The World Food Championships

The World Food Championships were held in Orange Beach, Alabama this year and it was wedged between my visits to New Orleans.  As it was only a 3 hour drive, it was too tempting not to take advantage and turn 2 trips into 1.  You can read all about my New Orleans adventures here.

We arrived to the Turquoise Place early Sunday evening, already from a NOLA high.  Somehow, the majesty of our suite still managed to rival this.  Our suite actually had a hot tub on the balcony overlooking the ocean and every morning, we woke up to this:

orange-beach

and were treated to a $1200 coffee called cup of luxury.

cup-of-luxury

In conjunction with Hormel’s new “bro torch,” J had the opportunity to try it out for himself.

bro-torch

The next day, we traveled from Orange Beach to Bayou La Batre to learn all about oysters at Murder Point where oysters are literally to die for.  The story goes that 2 families feuded over the rights to the land and a man was murdered over it right on his very own front porch.  The prize are these incredibly plump, almost creamy, sweet and briny morsels that actually have a buttery taste to them, hence their hashtag, #butterlove

murder-point-oysters

From water to plate to my belly, the theme continued with more fresh seafood in a low country boil, graciously put on by the folks at Graham Shrimp Co.

gulf-seafood

On the menu were marinated crab claws, shrimp cocktail, fried shrimp, raw oysters, conecuh sausage, seafood gumbo, potato salad, buttered corn and potatoes.  Oh, and sweet tea and banana puddin’.  Oh how I missed the south!

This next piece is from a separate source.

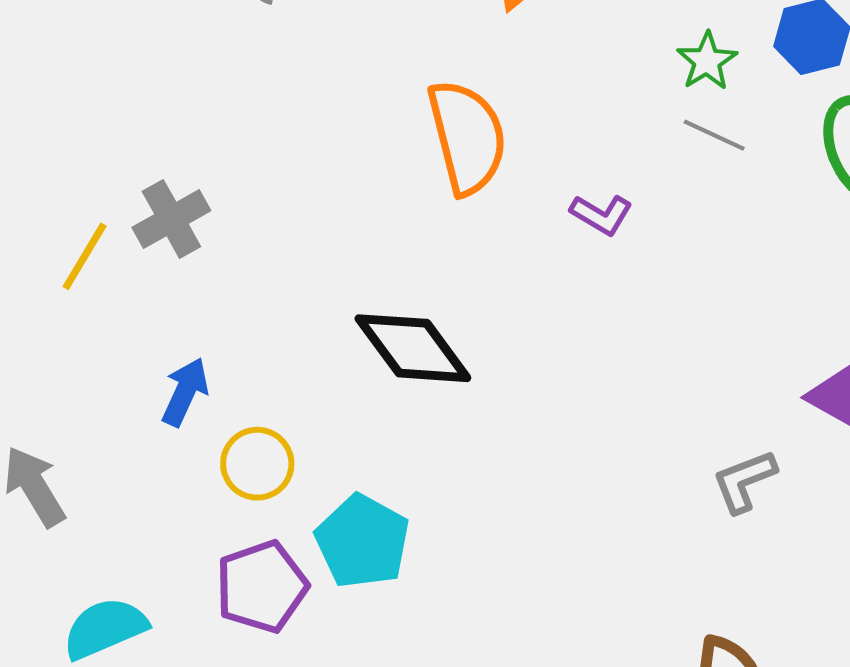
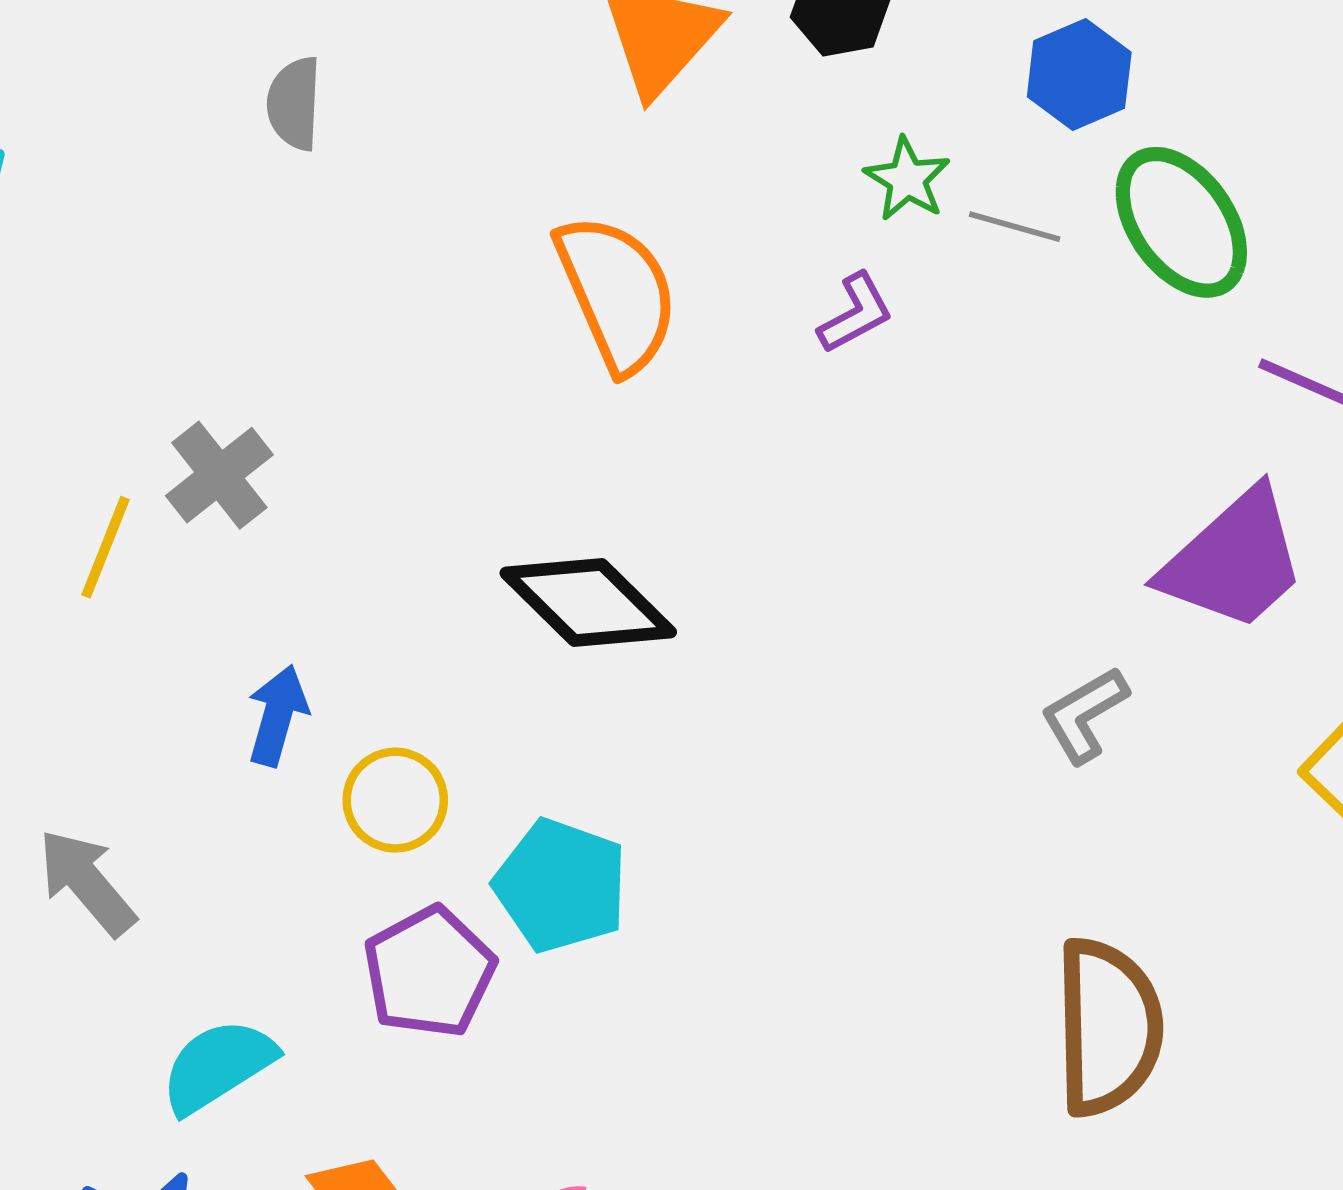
green star: (707, 61) -> (907, 179), moved
gray line: (714, 135) -> (1015, 227), moved
purple L-shape: (601, 214) -> (856, 313), moved, turned -50

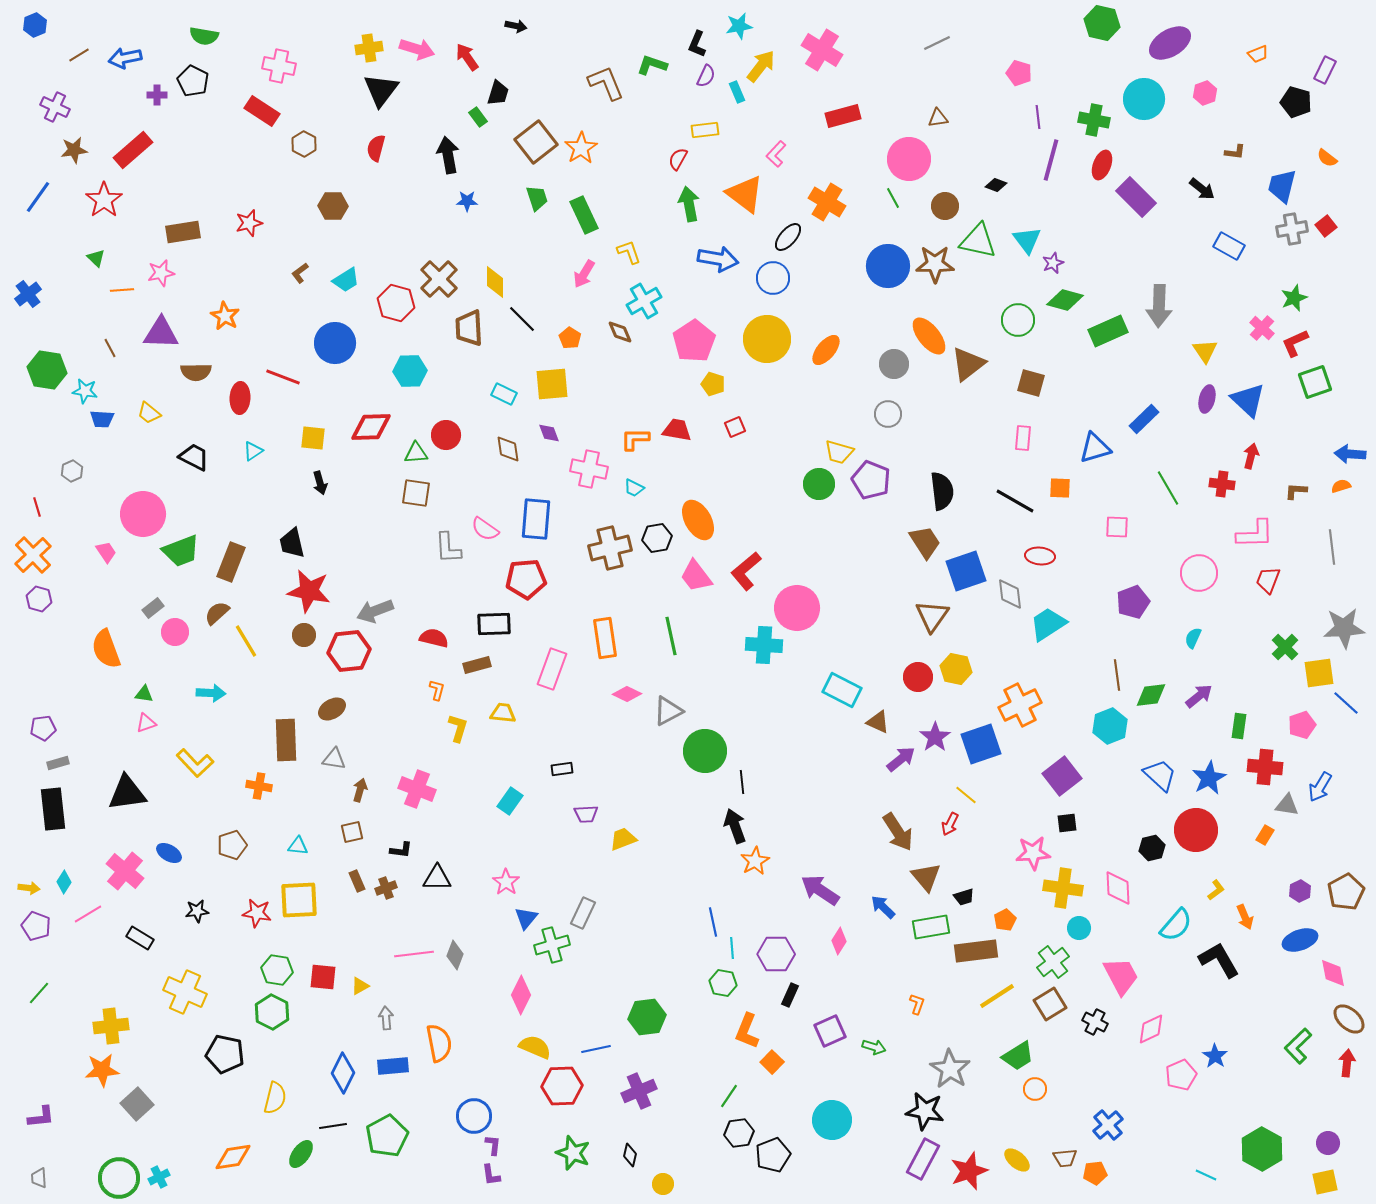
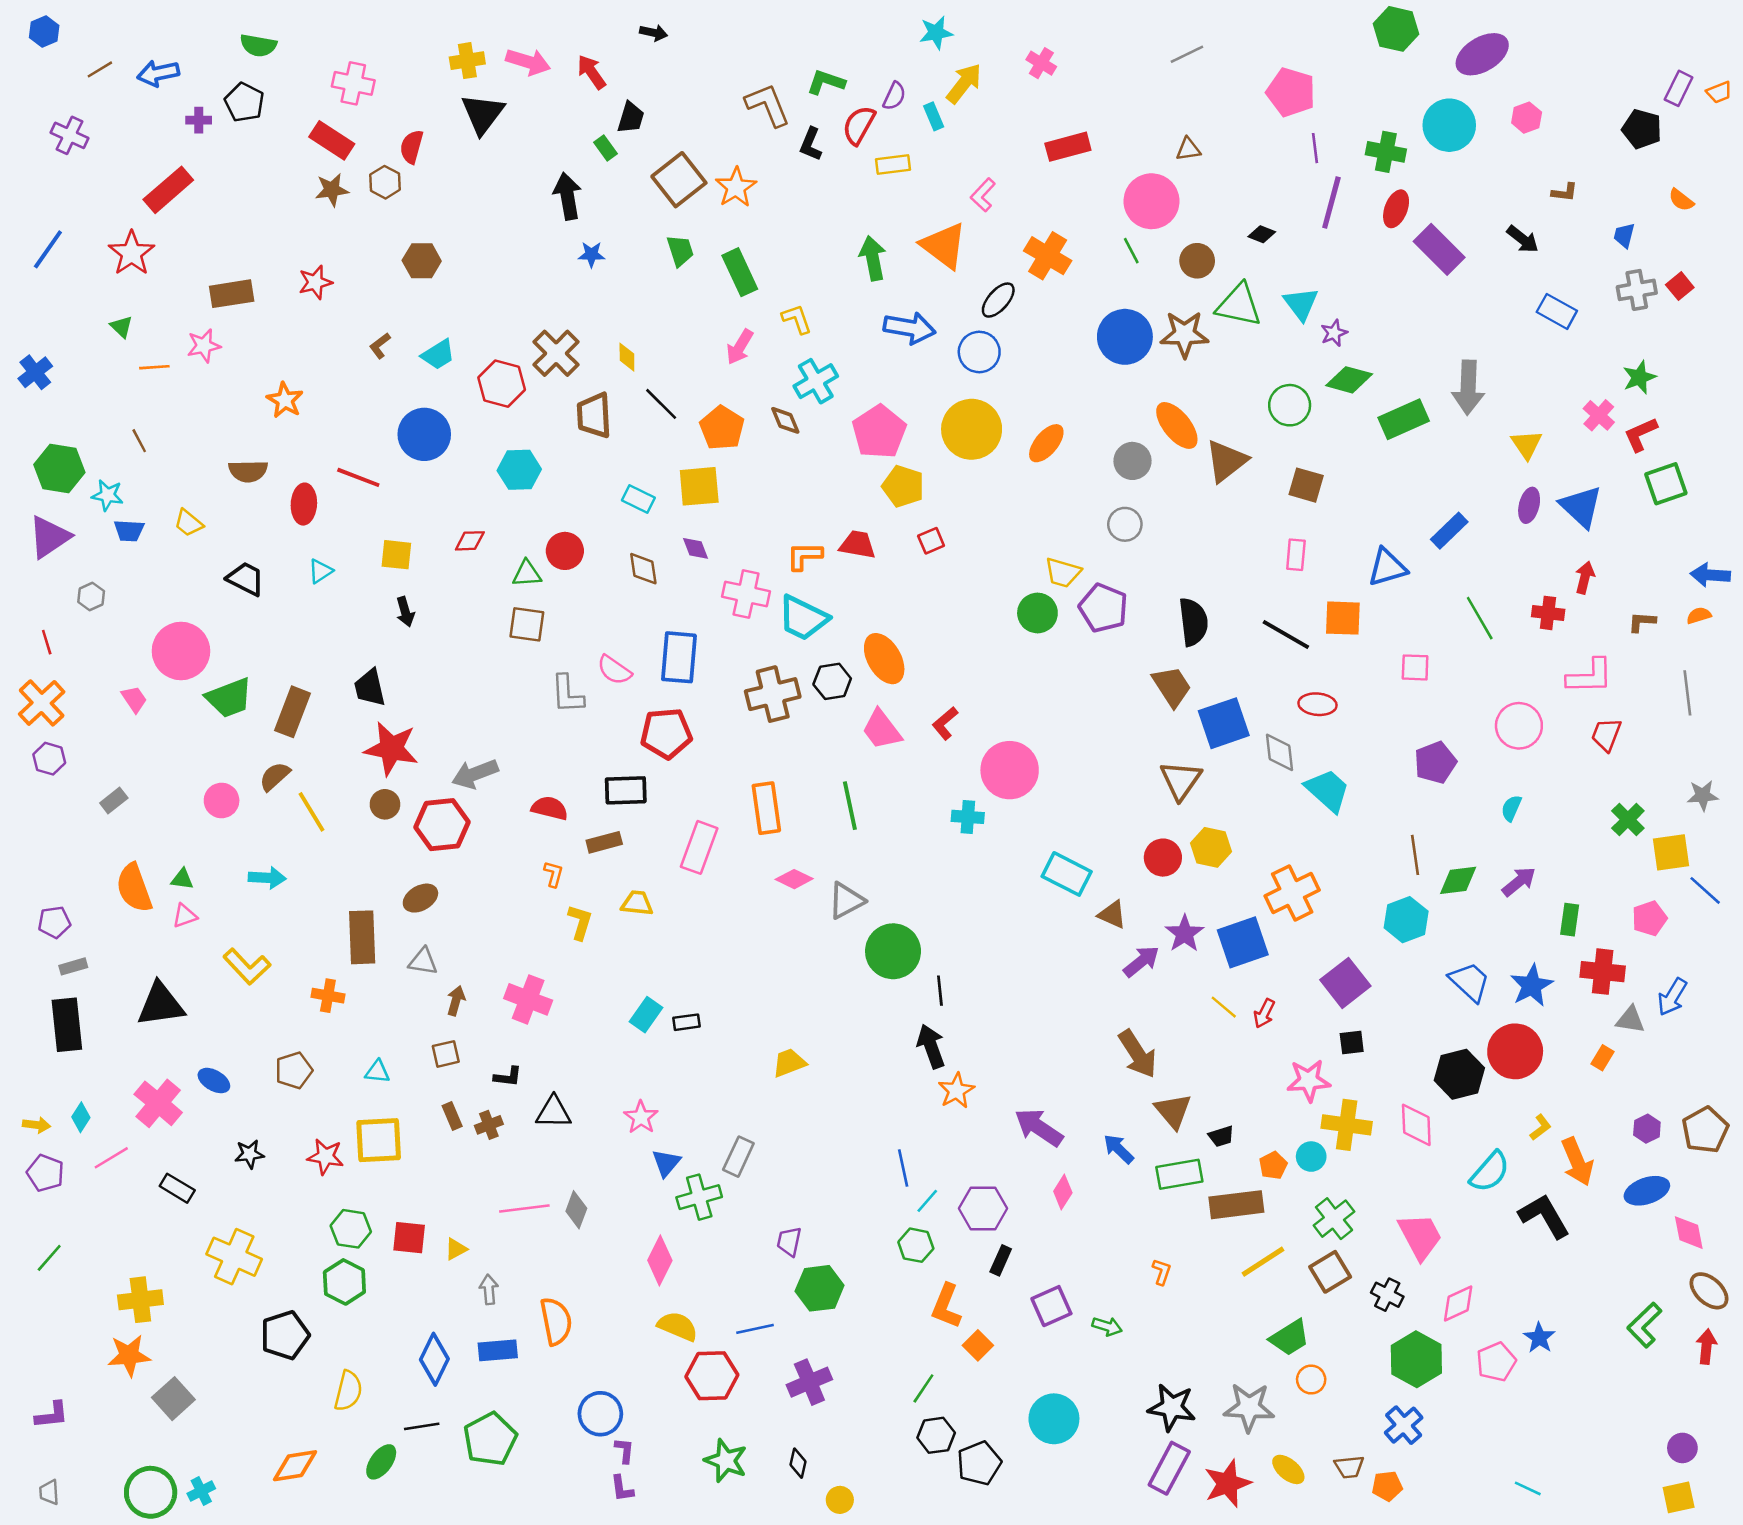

Supper followed suit with touring the actual fishing boat our red snapper was caught on.

fishingboat

Of course the day wouldn’t have been complete without the obligatory holiday happy hour!

happy-hour

The last day was dedicated to the actual judging.  As part of getting E.A.T certified {Execution, Appearance and Taste}, we were guided by a professional chef in all its criteria and even had the opportunity to have a test run on Chef Drew Jackman’s burgers.

burgers

On burger rotation were black and blue burgers and Italian burgers.

orange-crepes

These are just a few selections from the structured desserts round that I got to taste and judge.  These pretty little things are from the first round of orange crepes.

Needless to say, between the two trips, I was perpetually stuffed.  My friends and family always joke that even while I’m enjoying my current meal, I’m already day dreaming about my next one.  I can’t say I had a moment to do so as I was luxuriating in all the edible wealth of what both New Orleans and Alabama had to offer.